• **Materials provided**
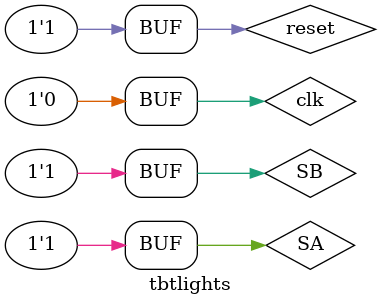
<source format=sv>
`timescale 1ns / 1ps


module tbtlights(   );
    logic clk, reset;
    logic SA, SB;
    logic [2:0] x,y;
    
    tlights t1(clk, reset, SA, SB, x,y);
    
    initial begin 
     reset = 1; #100; 
     reset= 0;
       
       SA =0; SB =0; #100;
       SA=0; SB=1; #100;
       SA=1; SB=0; #100;
       SA=1; SB=1; #100;
       
       reset = 1; 
        SA =0; SB =0; #100;
        SA=0; SB=1; #100;
        SA=1; SB=0; #100;
        SA=1; SB=1; #100;
        end
        
        always 
           begin
               clk <= 1; #5;
               clk <= 0; #5;
            end
endmodule
</source>
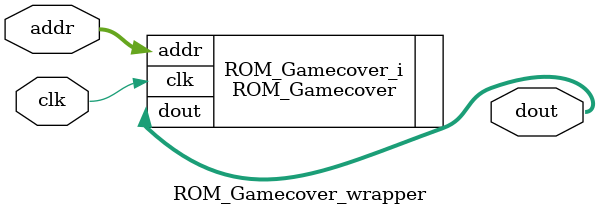
<source format=v>
`timescale 1 ps / 1 ps

module ROM_Gamecover_wrapper
   (addr,
    clk,
    dout);
  input [18:0]addr;
  input clk;
  output [11:0]dout;

  wire [18:0]addr;
  wire clk;
  wire [11:0]dout;

  ROM_Gamecover ROM_Gamecover_i
       (.addr(addr),
        .clk(clk),
        .dout(dout));
endmodule

</source>
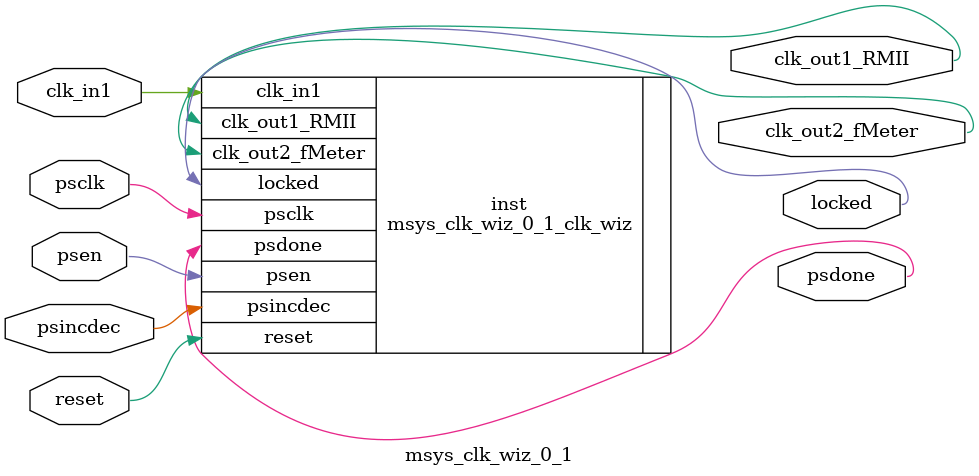
<source format=v>


`timescale 1ps/1ps

(* CORE_GENERATION_INFO = "msys_clk_wiz_0_1,clk_wiz_v6_0_5_0_0,{component_name=msys_clk_wiz_0_1,use_phase_alignment=true,use_min_o_jitter=false,use_max_i_jitter=false,use_dyn_phase_shift=true,use_inclk_switchover=false,use_dyn_reconfig=false,enable_axi=0,feedback_source=FDBK_AUTO,PRIMITIVE=MMCM,num_out_clk=2,clkin1_period=20.000,clkin2_period=10.000,use_power_down=false,use_reset=true,use_locked=true,use_inclk_stopped=false,feedback_type=SINGLE,CLOCK_MGR_TYPE=NA,manual_override=false}" *)

module msys_clk_wiz_0_1 
 (
  // Clock out ports
  output        clk_out1_RMII,
  output        clk_out2_fMeter,
  // Dynamic phase shift ports
  input         psclk,
  input         psen,
  input         psincdec,
  output        psdone,
  // Status and control signals
  input         reset,
  output        locked,
 // Clock in ports
  input         clk_in1
 );

  msys_clk_wiz_0_1_clk_wiz inst
  (
  // Clock out ports  
  .clk_out1_RMII(clk_out1_RMII),
  .clk_out2_fMeter(clk_out2_fMeter),
  // Dynamic phase shift ports                
  .psclk(psclk),
  .psen(psen),
  .psincdec(psincdec),
  .psdone(psdone),
  // Status and control signals               
  .reset(reset), 
  .locked(locked),
 // Clock in ports
  .clk_in1(clk_in1)
  );

endmodule

</source>
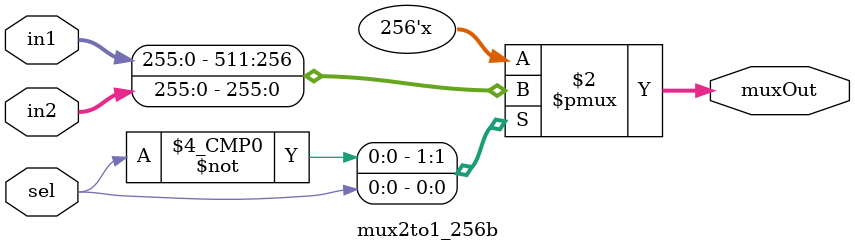
<source format=v>
module mux2to1_256b(input [255:0] in1,input [255:0] in2, input sel,output reg [255:0] muxOut);
  always@(in1,in2,sel)
  case(sel)
    1'b0: muxOut=in1;
    1'b1: muxOut=in2;
  endcase
endmodule
</source>
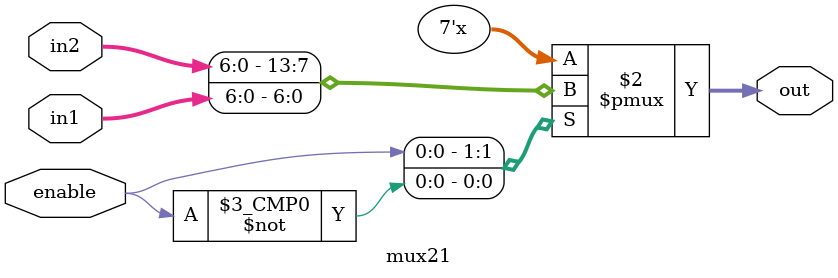
<source format=v>

module mux21(enable, in1, in2, out);

input enable;
input [6:0]in1, in2;
 output reg [6:0]out;

always @(in1, in2)
begin
case(enable)
1'b1: out<=in2;
1'b0:out<=in1;
endcase
end
endmodule

</source>
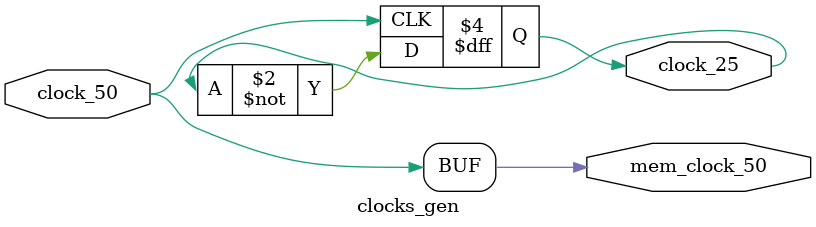
<source format=v>
module clocks_gen(clock_50,clock_25,mem_clock_50);

	input clock_50;
	output reg clock_25; 
	output mem_clock_50;
	
	assign mem_clock_50 = clock_50;
	
	initial
	begin
		clock_25 <= 0;
	end
	
	always @ (posedge clock_50)
	begin
		clock_25 <= ~clock_25;
	end
	
endmodule
</source>
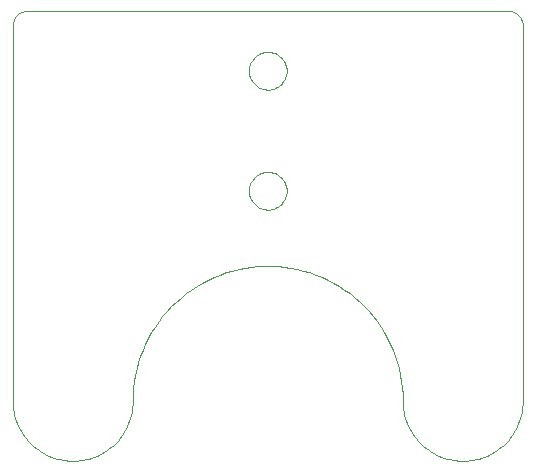
<source format=gbp>
G75*
G70*
%OFA0B0*%
%FSLAX24Y24*%
%IPPOS*%
%LPD*%
%AMOC8*
5,1,8,0,0,1.08239X$1,22.5*
%
%ADD10C,0.0000*%
D10*
X004354Y007453D02*
X004354Y019953D01*
X004356Y019997D01*
X004362Y020040D01*
X004371Y020082D01*
X004384Y020124D01*
X004401Y020164D01*
X004421Y020203D01*
X004444Y020240D01*
X004471Y020274D01*
X004500Y020307D01*
X004533Y020336D01*
X004567Y020363D01*
X004604Y020386D01*
X004643Y020406D01*
X004683Y020423D01*
X004725Y020436D01*
X004767Y020445D01*
X004810Y020451D01*
X004854Y020453D01*
X020854Y020453D01*
X020898Y020451D01*
X020941Y020445D01*
X020983Y020436D01*
X021025Y020423D01*
X021065Y020406D01*
X021104Y020386D01*
X021141Y020363D01*
X021175Y020336D01*
X021208Y020307D01*
X021237Y020274D01*
X021264Y020240D01*
X021287Y020203D01*
X021307Y020164D01*
X021324Y020124D01*
X021337Y020082D01*
X021346Y020040D01*
X021352Y019997D01*
X021354Y019953D01*
X021354Y007453D01*
X021352Y007356D01*
X021345Y007260D01*
X021333Y007164D01*
X021317Y007069D01*
X021296Y006974D01*
X021270Y006881D01*
X021241Y006789D01*
X021206Y006699D01*
X021168Y006610D01*
X021125Y006524D01*
X021078Y006439D01*
X021027Y006357D01*
X020972Y006277D01*
X020913Y006201D01*
X020851Y006127D01*
X020785Y006056D01*
X020716Y005988D01*
X020644Y005924D01*
X020568Y005864D01*
X020490Y005807D01*
X020409Y005754D01*
X020326Y005705D01*
X020240Y005660D01*
X020153Y005619D01*
X020063Y005583D01*
X019972Y005551D01*
X019879Y005523D01*
X019786Y005500D01*
X019691Y005482D01*
X019595Y005468D01*
X019499Y005458D01*
X019402Y005454D01*
X019306Y005454D01*
X019209Y005458D01*
X019113Y005468D01*
X019017Y005482D01*
X018922Y005500D01*
X018829Y005523D01*
X018736Y005551D01*
X018645Y005583D01*
X018555Y005619D01*
X018468Y005660D01*
X018382Y005705D01*
X018299Y005754D01*
X018218Y005807D01*
X018140Y005864D01*
X018064Y005924D01*
X017992Y005988D01*
X017923Y006056D01*
X017857Y006127D01*
X017795Y006201D01*
X017736Y006277D01*
X017681Y006357D01*
X017630Y006439D01*
X017583Y006524D01*
X017540Y006610D01*
X017502Y006699D01*
X017467Y006789D01*
X017438Y006881D01*
X017412Y006974D01*
X017391Y007069D01*
X017375Y007164D01*
X017363Y007260D01*
X017356Y007356D01*
X017354Y007453D01*
X017349Y007670D01*
X017333Y007887D01*
X017307Y008103D01*
X017270Y008318D01*
X017223Y008530D01*
X017166Y008740D01*
X017099Y008947D01*
X017022Y009150D01*
X016935Y009349D01*
X016839Y009544D01*
X016733Y009734D01*
X016618Y009919D01*
X016495Y010098D01*
X016363Y010271D01*
X016222Y010437D01*
X016074Y010596D01*
X015919Y010748D01*
X015756Y010892D01*
X015586Y011029D01*
X015410Y011156D01*
X015228Y011276D01*
X015041Y011386D01*
X014848Y011487D01*
X014651Y011579D01*
X014450Y011661D01*
X014245Y011733D01*
X014036Y011795D01*
X013825Y011847D01*
X013612Y011889D01*
X013396Y011920D01*
X013180Y011941D01*
X012963Y011952D01*
X012745Y011952D01*
X012528Y011941D01*
X012312Y011920D01*
X012096Y011889D01*
X011883Y011847D01*
X011672Y011795D01*
X011463Y011733D01*
X011258Y011661D01*
X011057Y011579D01*
X010860Y011487D01*
X010667Y011386D01*
X010480Y011276D01*
X010298Y011156D01*
X010122Y011029D01*
X009952Y010892D01*
X009789Y010748D01*
X009634Y010596D01*
X009486Y010437D01*
X009345Y010271D01*
X009213Y010098D01*
X009090Y009919D01*
X008975Y009734D01*
X008869Y009544D01*
X008773Y009349D01*
X008686Y009150D01*
X008609Y008947D01*
X008542Y008740D01*
X008485Y008530D01*
X008438Y008318D01*
X008401Y008103D01*
X008375Y007887D01*
X008359Y007670D01*
X008354Y007453D01*
X008352Y007356D01*
X008345Y007260D01*
X008333Y007164D01*
X008317Y007069D01*
X008296Y006974D01*
X008270Y006881D01*
X008241Y006789D01*
X008206Y006699D01*
X008168Y006610D01*
X008125Y006524D01*
X008078Y006439D01*
X008027Y006357D01*
X007972Y006277D01*
X007913Y006201D01*
X007851Y006127D01*
X007785Y006056D01*
X007716Y005988D01*
X007644Y005924D01*
X007568Y005864D01*
X007490Y005807D01*
X007409Y005754D01*
X007326Y005705D01*
X007240Y005660D01*
X007153Y005619D01*
X007063Y005583D01*
X006972Y005551D01*
X006879Y005523D01*
X006786Y005500D01*
X006691Y005482D01*
X006595Y005468D01*
X006499Y005458D01*
X006402Y005454D01*
X006306Y005454D01*
X006209Y005458D01*
X006113Y005468D01*
X006017Y005482D01*
X005922Y005500D01*
X005829Y005523D01*
X005736Y005551D01*
X005645Y005583D01*
X005555Y005619D01*
X005468Y005660D01*
X005382Y005705D01*
X005299Y005754D01*
X005218Y005807D01*
X005140Y005864D01*
X005064Y005924D01*
X004992Y005988D01*
X004923Y006056D01*
X004857Y006127D01*
X004795Y006201D01*
X004736Y006277D01*
X004681Y006357D01*
X004630Y006439D01*
X004583Y006524D01*
X004540Y006610D01*
X004502Y006699D01*
X004467Y006789D01*
X004438Y006881D01*
X004412Y006974D01*
X004391Y007069D01*
X004375Y007164D01*
X004363Y007260D01*
X004356Y007356D01*
X004354Y007453D01*
X012224Y014453D02*
X012226Y014503D01*
X012232Y014553D01*
X012242Y014602D01*
X012256Y014650D01*
X012273Y014697D01*
X012294Y014742D01*
X012319Y014786D01*
X012347Y014827D01*
X012379Y014866D01*
X012413Y014903D01*
X012450Y014937D01*
X012490Y014967D01*
X012532Y014994D01*
X012576Y015018D01*
X012622Y015039D01*
X012669Y015055D01*
X012717Y015068D01*
X012767Y015077D01*
X012816Y015082D01*
X012867Y015083D01*
X012917Y015080D01*
X012966Y015073D01*
X013015Y015062D01*
X013063Y015047D01*
X013109Y015029D01*
X013154Y015007D01*
X013197Y014981D01*
X013238Y014952D01*
X013277Y014920D01*
X013313Y014885D01*
X013345Y014847D01*
X013375Y014807D01*
X013402Y014764D01*
X013425Y014720D01*
X013444Y014674D01*
X013460Y014626D01*
X013472Y014577D01*
X013480Y014528D01*
X013484Y014478D01*
X013484Y014428D01*
X013480Y014378D01*
X013472Y014329D01*
X013460Y014280D01*
X013444Y014232D01*
X013425Y014186D01*
X013402Y014142D01*
X013375Y014099D01*
X013345Y014059D01*
X013313Y014021D01*
X013277Y013986D01*
X013238Y013954D01*
X013197Y013925D01*
X013154Y013899D01*
X013109Y013877D01*
X013063Y013859D01*
X013015Y013844D01*
X012966Y013833D01*
X012917Y013826D01*
X012867Y013823D01*
X012816Y013824D01*
X012767Y013829D01*
X012717Y013838D01*
X012669Y013851D01*
X012622Y013867D01*
X012576Y013888D01*
X012532Y013912D01*
X012490Y013939D01*
X012450Y013969D01*
X012413Y014003D01*
X012379Y014040D01*
X012347Y014079D01*
X012319Y014120D01*
X012294Y014164D01*
X012273Y014209D01*
X012256Y014256D01*
X012242Y014304D01*
X012232Y014353D01*
X012226Y014403D01*
X012224Y014453D01*
X012224Y018453D02*
X012226Y018503D01*
X012232Y018553D01*
X012242Y018602D01*
X012256Y018650D01*
X012273Y018697D01*
X012294Y018742D01*
X012319Y018786D01*
X012347Y018827D01*
X012379Y018866D01*
X012413Y018903D01*
X012450Y018937D01*
X012490Y018967D01*
X012532Y018994D01*
X012576Y019018D01*
X012622Y019039D01*
X012669Y019055D01*
X012717Y019068D01*
X012767Y019077D01*
X012816Y019082D01*
X012867Y019083D01*
X012917Y019080D01*
X012966Y019073D01*
X013015Y019062D01*
X013063Y019047D01*
X013109Y019029D01*
X013154Y019007D01*
X013197Y018981D01*
X013238Y018952D01*
X013277Y018920D01*
X013313Y018885D01*
X013345Y018847D01*
X013375Y018807D01*
X013402Y018764D01*
X013425Y018720D01*
X013444Y018674D01*
X013460Y018626D01*
X013472Y018577D01*
X013480Y018528D01*
X013484Y018478D01*
X013484Y018428D01*
X013480Y018378D01*
X013472Y018329D01*
X013460Y018280D01*
X013444Y018232D01*
X013425Y018186D01*
X013402Y018142D01*
X013375Y018099D01*
X013345Y018059D01*
X013313Y018021D01*
X013277Y017986D01*
X013238Y017954D01*
X013197Y017925D01*
X013154Y017899D01*
X013109Y017877D01*
X013063Y017859D01*
X013015Y017844D01*
X012966Y017833D01*
X012917Y017826D01*
X012867Y017823D01*
X012816Y017824D01*
X012767Y017829D01*
X012717Y017838D01*
X012669Y017851D01*
X012622Y017867D01*
X012576Y017888D01*
X012532Y017912D01*
X012490Y017939D01*
X012450Y017969D01*
X012413Y018003D01*
X012379Y018040D01*
X012347Y018079D01*
X012319Y018120D01*
X012294Y018164D01*
X012273Y018209D01*
X012256Y018256D01*
X012242Y018304D01*
X012232Y018353D01*
X012226Y018403D01*
X012224Y018453D01*
M02*

</source>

• **Task prompt**
Reproduce, exactly as they stand in the data above, the lines from the one that holds "X008354Y007453D01*" to the one that holds "X012226Y014503D01*", inclusive.

• **Response**
X008354Y007453D01*
X008352Y007356D01*
X008345Y007260D01*
X008333Y007164D01*
X008317Y007069D01*
X008296Y006974D01*
X008270Y006881D01*
X008241Y006789D01*
X008206Y006699D01*
X008168Y006610D01*
X008125Y006524D01*
X008078Y006439D01*
X008027Y006357D01*
X007972Y006277D01*
X007913Y006201D01*
X007851Y006127D01*
X007785Y006056D01*
X007716Y005988D01*
X007644Y005924D01*
X007568Y005864D01*
X007490Y005807D01*
X007409Y005754D01*
X007326Y005705D01*
X007240Y005660D01*
X007153Y005619D01*
X007063Y005583D01*
X006972Y005551D01*
X006879Y005523D01*
X006786Y005500D01*
X006691Y005482D01*
X006595Y005468D01*
X006499Y005458D01*
X006402Y005454D01*
X006306Y005454D01*
X006209Y005458D01*
X006113Y005468D01*
X006017Y005482D01*
X005922Y005500D01*
X005829Y005523D01*
X005736Y005551D01*
X005645Y005583D01*
X005555Y005619D01*
X005468Y005660D01*
X005382Y005705D01*
X005299Y005754D01*
X005218Y005807D01*
X005140Y005864D01*
X005064Y005924D01*
X004992Y005988D01*
X004923Y006056D01*
X004857Y006127D01*
X004795Y006201D01*
X004736Y006277D01*
X004681Y006357D01*
X004630Y006439D01*
X004583Y006524D01*
X004540Y006610D01*
X004502Y006699D01*
X004467Y006789D01*
X004438Y006881D01*
X004412Y006974D01*
X004391Y007069D01*
X004375Y007164D01*
X004363Y007260D01*
X004356Y007356D01*
X004354Y007453D01*
X012224Y014453D02*
X012226Y014503D01*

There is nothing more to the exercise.